ただ、税務調査の厄介なところは1~2年は泳がせておき、3年経過したぐらいの時に連絡をしてきます。理由は先ほどの通り、税務調査で税金を少なく申告した事が発覚した場合には過少申告加算税や重加算税をプラスできるからです。

さらに、利息の意味合いのある延滞税も時間が経過すればするほど多く支払わせることができますからね。

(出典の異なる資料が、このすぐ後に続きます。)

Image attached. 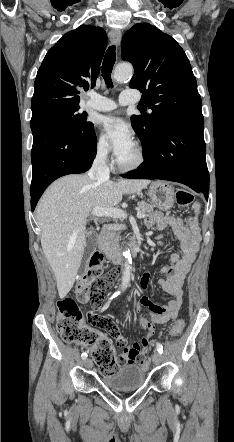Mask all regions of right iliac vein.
Wrapping results in <instances>:
<instances>
[{
	"instance_id": "63e3f726",
	"label": "right iliac vein",
	"mask_w": 234,
	"mask_h": 442,
	"mask_svg": "<svg viewBox=\"0 0 234 442\" xmlns=\"http://www.w3.org/2000/svg\"><path fill=\"white\" fill-rule=\"evenodd\" d=\"M84 366L86 367V368H91L92 367V362H91V360L90 359H85L84 360Z\"/></svg>"
}]
</instances>
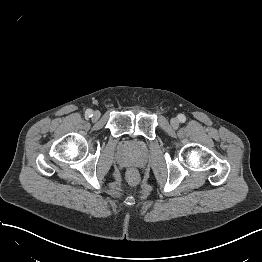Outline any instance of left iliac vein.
<instances>
[{"label": "left iliac vein", "instance_id": "1", "mask_svg": "<svg viewBox=\"0 0 262 262\" xmlns=\"http://www.w3.org/2000/svg\"><path fill=\"white\" fill-rule=\"evenodd\" d=\"M171 125L173 128H177L179 126V121L176 118L171 119Z\"/></svg>", "mask_w": 262, "mask_h": 262}]
</instances>
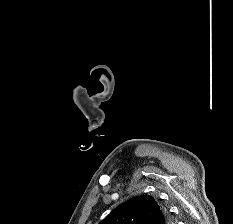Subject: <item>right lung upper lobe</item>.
Returning <instances> with one entry per match:
<instances>
[{"label":"right lung upper lobe","instance_id":"1","mask_svg":"<svg viewBox=\"0 0 233 224\" xmlns=\"http://www.w3.org/2000/svg\"><path fill=\"white\" fill-rule=\"evenodd\" d=\"M166 210L152 196L140 195L120 204L99 224H168Z\"/></svg>","mask_w":233,"mask_h":224}]
</instances>
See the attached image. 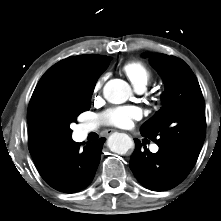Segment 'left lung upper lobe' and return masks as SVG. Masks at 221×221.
<instances>
[{"label": "left lung upper lobe", "mask_w": 221, "mask_h": 221, "mask_svg": "<svg viewBox=\"0 0 221 221\" xmlns=\"http://www.w3.org/2000/svg\"><path fill=\"white\" fill-rule=\"evenodd\" d=\"M150 61L166 89L163 106L140 132L194 166L206 134L205 102L199 83L190 67L177 57L156 54Z\"/></svg>", "instance_id": "obj_1"}]
</instances>
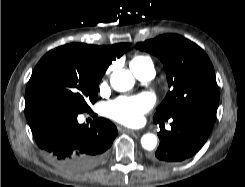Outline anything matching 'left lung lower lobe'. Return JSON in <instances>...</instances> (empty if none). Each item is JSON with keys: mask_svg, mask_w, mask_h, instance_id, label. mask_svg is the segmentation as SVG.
Instances as JSON below:
<instances>
[{"mask_svg": "<svg viewBox=\"0 0 245 187\" xmlns=\"http://www.w3.org/2000/svg\"><path fill=\"white\" fill-rule=\"evenodd\" d=\"M215 116V111H197L171 118V131L158 133L161 142L151 160L172 165L193 156L207 141ZM154 122L162 126L165 121Z\"/></svg>", "mask_w": 245, "mask_h": 187, "instance_id": "obj_1", "label": "left lung lower lobe"}]
</instances>
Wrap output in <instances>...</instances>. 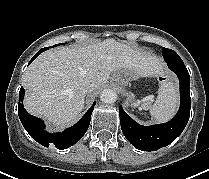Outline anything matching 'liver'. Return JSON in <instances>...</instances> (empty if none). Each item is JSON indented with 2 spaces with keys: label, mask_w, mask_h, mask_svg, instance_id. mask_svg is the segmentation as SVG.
I'll return each instance as SVG.
<instances>
[{
  "label": "liver",
  "mask_w": 209,
  "mask_h": 179,
  "mask_svg": "<svg viewBox=\"0 0 209 179\" xmlns=\"http://www.w3.org/2000/svg\"><path fill=\"white\" fill-rule=\"evenodd\" d=\"M124 70L133 71L138 77L157 76L163 71V63L155 55L114 39L48 50L23 74L24 106L30 114L61 129L68 127L84 107L83 88L92 83L97 90L107 83L111 73L117 78Z\"/></svg>",
  "instance_id": "liver-1"
}]
</instances>
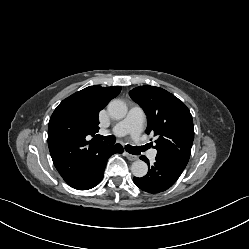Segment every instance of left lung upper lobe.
Returning <instances> with one entry per match:
<instances>
[{"instance_id":"left-lung-upper-lobe-1","label":"left lung upper lobe","mask_w":249,"mask_h":249,"mask_svg":"<svg viewBox=\"0 0 249 249\" xmlns=\"http://www.w3.org/2000/svg\"><path fill=\"white\" fill-rule=\"evenodd\" d=\"M147 115V134L156 136V159L184 169L194 139L193 119L186 105L168 91L139 86L129 92Z\"/></svg>"}]
</instances>
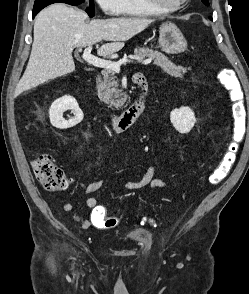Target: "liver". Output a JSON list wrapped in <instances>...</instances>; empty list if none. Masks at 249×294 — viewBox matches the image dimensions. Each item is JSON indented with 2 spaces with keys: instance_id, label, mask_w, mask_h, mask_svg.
Instances as JSON below:
<instances>
[{
  "instance_id": "6515ba94",
  "label": "liver",
  "mask_w": 249,
  "mask_h": 294,
  "mask_svg": "<svg viewBox=\"0 0 249 294\" xmlns=\"http://www.w3.org/2000/svg\"><path fill=\"white\" fill-rule=\"evenodd\" d=\"M87 15L65 4H52L43 9L34 23V41L26 70L17 84L15 95L75 70L72 51L100 42L97 53L111 55L123 48L124 42L151 23L146 18L94 19L86 23Z\"/></svg>"
}]
</instances>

そう考えますと「確定申告していなくて1~2年経過したからもう大丈夫」と思っている人は一刻も早く確定申告するのを推奨します。 期限が遅れても自主的に確定申告した方が追徴の税金も少ないですからね。  

個人事業主が節税で仮想通貨をする時に多い悩み

個人事業主が節税で仮想通貨をする時に多い悩み

仮想通貨の取引をするなら法人が有利?

これは結論から申し上げますと「完全に法人の方が税金面では有利」です。

もしこれから仮想通貨の取引を本腰入れて始める人がいるのであれば法人を設立して法人口座で取引するのをおすすめします。 

理由としてはやはりそれぞれの税率の違いでしょう。 個人の所得税の税率は5%~45%です。住民税は10%で一律です。 対して法人の法人税は税率が15%~23.2%、住民税と事業税で約12.8%です。

つまり最高税率で考えると個人は55%、法人は36%です。 もちろん法人の場合にはそこから個人にお金を引き出すには給与で支払ったり配当で引き出したりします。

しかし、仮想通貨の利益が個人だと半分以上持っていかれるのを考えれば法人の方が得をするのは明白です。可能であればすぐにでも法人を設立するに限りますね。

仮想通貨の計算は難しい?

仮想通貨の計算は確かに追っていくのが難しくて確定申告をする気も失せるのは分かります。 しかし、最近ですと仮想通貨のサイト(取引所や販売所)から取引の履歴をCSVで吐き出す技術さえあれば、それを使って計算できるシステムもあります。

下記のようなところなどは代表的なものでしょう。

cryptolinc.com

こういったものを利用すれば自分で確定申告するというハードルもかなり低くなるのではないでしょうか? 繰り返しになりますが無申告(確定申告しない)という選択だけは絶対やめて下さいね。  

個人事業主が節税で仮想通貨をする場合のアドバイス

個人事業主が節税で仮想通貨をする場合のアドバイス

仮想通貨の疑問や節税方法は一度税理士に相談してみては?

ここまで仮想通貨の税務についていただいた質問をお話ししてきました。仮想通貨の問題だけでなく税務上では様々な点から注意が必要になりますが、あなたの事業やその他の状況を加味した上でこそ本当に有用なアドバイスが可能です。

であれば一度は税理士に相談してみても良いかもしれません。 税制は納税者に不利な事は強制ですが有利な事は「してもよい」というスタンスです。 何かしら適用できる規定があるのに見落としている可能性があるかもしれませんよ。 

仮想通貨を扱っている税理士を探してみてはいかがでしょうか?先ほどのクリプトリンクさんも税理士が作ったシステムなので確定申告の相談はかなり来ているそうです。   

以上がお伝えしたかった個人事業主が節税で仮想通貨を行う時に注意したいことについての内容となります。 本稿が少しでもあなたのお役に立てましたら幸いです。